Laura and Mike thought the earliest possible language would have been associated with food so a baby would first learn either ‘Mother’ or ‘Milk’. I thought the earliest language might have originated as sounds indicating various forms of danger. Angela recalled that monkeys in India have different alarm calls for leopards and for tigers.

We went on to discuss Ramer’s dismissive attitude to psychoanalists and the ‘marginal stuff’ in dreams that they ‘muck about with’. I took this to be Tolkien’s critical opinion. Ian remarked that Tolkien was being careful to differentiate what he was doing with Ramer and his dreams from standard psychoanalytic work.

Julie commented on Ramer’s experience of picking blackberries and then in dreams seeing endless twisting briars so his sleep was disturbed by earlier repetitious effort. Kathleen remarked that she had it from swimming.

Angela observed that she had a problem with Ramer’s assertion that he ‘fell wide asleep’. Ian suggested this was more differentiation, as Tolkien tried to avoid Ramer’s dreaming seeming like an out-of-body experience.

Chris then directed our attention to the embedded stories in NCP1, particularly the strange back door and emotion story and the unhappy librarian story. Chris wondered if this one could have been something Tolkien had experienced in a different form. The librarian had received a bequest and used it properly only to find accidentally that it had been superseded in a later will. We thought the writing of this ‘story’ had a particular reality to it that suggested some real event might lie behind it.

I asked if all the references to fragments and fragmentation in NCP1 might be taken as a reference to Tolkien’s own way of working. Chris wondered if it was Tolkien’s response to his experience of reading out bits of The Silmarillion to the Inklings and getting less than positive responses. We mentioned the very fragmented nature of The Silmarillion before Christopher’s editing.

Ian went on to speculate on the possibility that Tolkien might have ‘used’ a palantir as a device for looking backwards, as he was dealing with time travel. Angela noted that Gandalf says palantirs can look into the past.

12:18 PM  
Blogger Dr. Lynn Forest-Hill said...

I was interested in the character Jeremy’s brief reference to Elvish Drama, and Angela noted that there is another specific reference to The Drama of the Silver Tree – tantalising references without detail. Julie and Angela remarked that on the same page Tolkien includes a sign for the Great Door (associated by Ramer with fear) and this sign is like a Greek pi with sloping sides – we knew the sun and moon are said to pass through doors in Tsil, or Lost Tales, but this seemed different.
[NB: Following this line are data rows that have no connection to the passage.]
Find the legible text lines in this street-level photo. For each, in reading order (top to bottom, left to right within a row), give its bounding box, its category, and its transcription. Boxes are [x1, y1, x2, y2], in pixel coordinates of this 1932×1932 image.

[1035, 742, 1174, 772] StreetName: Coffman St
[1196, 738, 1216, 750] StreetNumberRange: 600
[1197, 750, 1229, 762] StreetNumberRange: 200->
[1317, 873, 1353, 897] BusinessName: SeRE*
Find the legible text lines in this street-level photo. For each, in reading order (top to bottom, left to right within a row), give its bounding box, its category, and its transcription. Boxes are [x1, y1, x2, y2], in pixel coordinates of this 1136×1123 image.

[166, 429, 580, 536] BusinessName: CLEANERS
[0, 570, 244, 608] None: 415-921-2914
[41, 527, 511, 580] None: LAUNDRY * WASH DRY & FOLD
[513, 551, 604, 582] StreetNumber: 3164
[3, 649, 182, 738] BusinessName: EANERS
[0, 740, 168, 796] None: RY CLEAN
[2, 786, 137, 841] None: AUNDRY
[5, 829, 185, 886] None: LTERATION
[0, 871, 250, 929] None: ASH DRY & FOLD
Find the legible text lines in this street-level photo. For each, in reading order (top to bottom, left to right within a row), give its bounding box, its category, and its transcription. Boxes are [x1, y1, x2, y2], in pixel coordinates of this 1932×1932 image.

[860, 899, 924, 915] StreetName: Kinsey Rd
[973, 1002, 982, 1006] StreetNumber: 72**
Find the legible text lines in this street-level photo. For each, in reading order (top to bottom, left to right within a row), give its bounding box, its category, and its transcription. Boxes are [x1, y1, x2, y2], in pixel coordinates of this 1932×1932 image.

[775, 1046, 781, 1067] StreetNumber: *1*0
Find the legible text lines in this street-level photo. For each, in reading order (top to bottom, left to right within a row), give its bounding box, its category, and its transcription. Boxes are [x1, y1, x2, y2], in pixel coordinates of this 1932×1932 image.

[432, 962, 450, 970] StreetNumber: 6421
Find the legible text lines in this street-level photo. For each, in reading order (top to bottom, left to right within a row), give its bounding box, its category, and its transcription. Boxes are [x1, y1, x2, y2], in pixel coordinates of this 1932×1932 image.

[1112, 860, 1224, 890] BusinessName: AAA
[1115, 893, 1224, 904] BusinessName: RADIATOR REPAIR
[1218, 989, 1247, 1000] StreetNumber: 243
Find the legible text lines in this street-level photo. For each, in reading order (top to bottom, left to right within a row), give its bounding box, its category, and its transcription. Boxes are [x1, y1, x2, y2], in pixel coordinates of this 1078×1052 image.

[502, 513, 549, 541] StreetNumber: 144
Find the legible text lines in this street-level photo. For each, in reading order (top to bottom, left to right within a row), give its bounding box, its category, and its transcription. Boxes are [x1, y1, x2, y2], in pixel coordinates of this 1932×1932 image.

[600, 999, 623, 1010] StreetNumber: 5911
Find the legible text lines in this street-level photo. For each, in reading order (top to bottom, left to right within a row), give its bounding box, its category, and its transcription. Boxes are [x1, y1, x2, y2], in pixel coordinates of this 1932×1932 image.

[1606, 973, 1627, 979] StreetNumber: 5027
Mike noticed that at the start of NCP2 there is reference to a ‘torn sheet’ of paper, and wondered why Tolkien emphasises the fragmentary nature of the NCPs. He wondered if it was preparing the way for ‘finding’ LotR in a similarly fragmentary state. Ian thought it controlled acceptance of the story – this is all there is, don’t ask what isn’t there. It was also a known device in storytelling as well as being accurate in reality as many medieval and older documents are found in a fragmentary state. Chris observed that Christopher Tolkien had put together the real fragments of his father’s works. I mentioned CT’s footnote that shows the relationship between ms A and ms B of the NCP1 in which Tolkien in 1945 wrote of ‘old C.R. Tolkien’s little books of memoirs … though besides Jeremy only Ramer and Dolbear bothered with Tolkien pére and all the elvish stuff.’

Julie thought this looking forward was creepy. It certainly makes NCP a weird experience to read!

Nevertheless, we agreed to go on to read NCP2 up to the end of evening 69. This includes little bits of Anglo-Saxon to get us limbered up for the big bits!